# Can't Identify this Stanley Block plane.



## peterm (Jul 16, 2011)

I picked up this block plane from a co-op for 17$. I can't find it anywhere.


----------



## Brink (Nov 22, 2010)

Peterm, welcome to the forum.

What I can see, your bench plane looks like a #3 from after 1945.

Here's some info http://www.supertool.com/stanleybg/stan0a.html


----------



## Brian Kent (Jul 16, 2011)

What are the dimensions - length and width.


----------



## peterm (Jul 16, 2011)

The dimensions are 9" long and 2 1/2 inches wide.

The bottom is smooth.
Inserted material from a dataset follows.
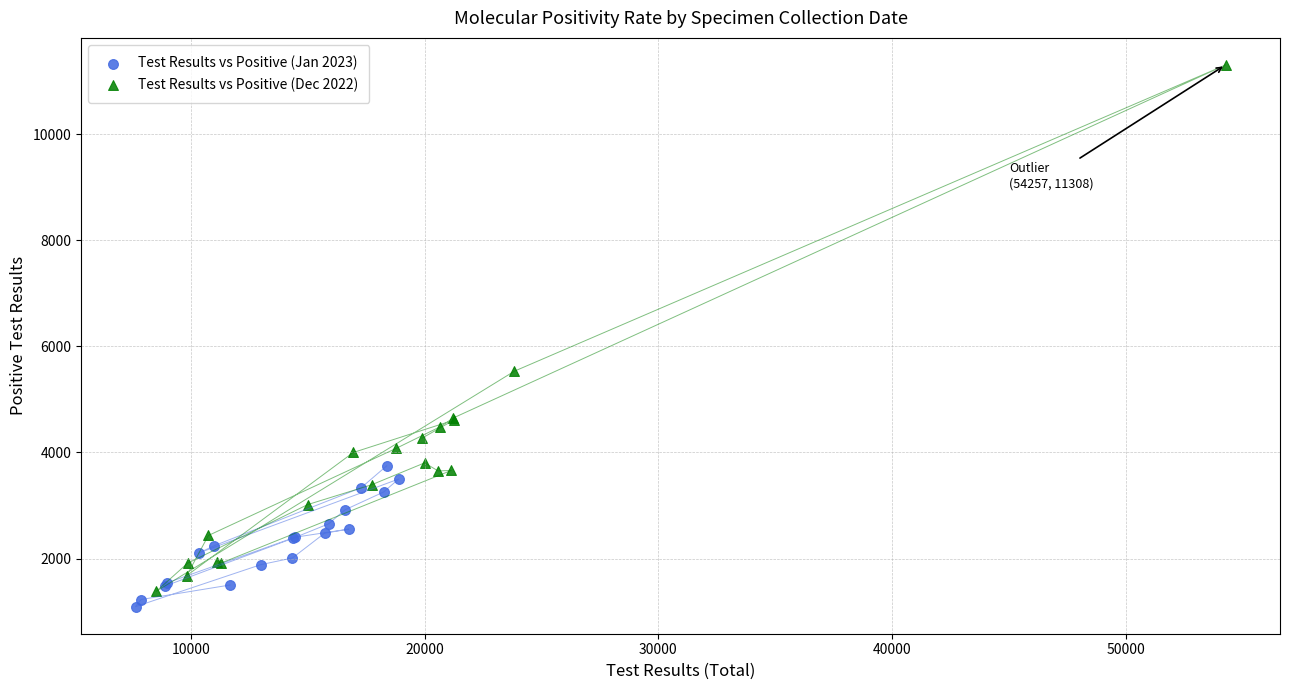

Which series reaches the maximum Y coordinate?

Test Results vs Positive (Dec 2022)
The only markings are the Yellow Stanley, a small engraving on the blade that says "Stanley and Made in USA then MADEINUSA under the blade in front of the rear handle. There is are no screws behind the blade other than the yellow wheel.


----------



## Manuka Jock (Jun 27, 2011)

Pete , this site might be of help too .
If nothing else it makes good reading , and the pics are great to :yes:

http://www.hansbrunnertools.gil.com.au/Stanley by numbers/Stanley.htm


----------



## Brink (Nov 22, 2010)

My #3 is 9" long, but 2 1/4" wide.


----------



## Brian Kent (Jul 16, 2011)

*Looks like a 4-1/2*

The dimensions for a Stanley 4-1/2 smoothing plane are 9" by 2-3/8", so I think that's what you have. I don't know enough dating, but it's a great plane for a smooth surface with a really sharp blade. Congratulations!


----------



## Brink (Nov 22, 2010)

Brian Kent said:


> The dimensions for a Stanley 4-1/2 smoothing plane are 9" by 2-3/8", so I think that's what you have. I don't know enough dating, but it's a great plane for a smooth surface with a really sharp blade. Congratulations!


Yup, that's it! The 2-3/8", I believe, is the blade width. Then the plane is 2-1/2" wide. 

The "kidney" shaped hole in the lever cap came out in 1930, and I think the 4 1/2 ended production in the 60's. 

Still a great plane, $17 is a fantastic price. Sharpen it up and put it to work.


----------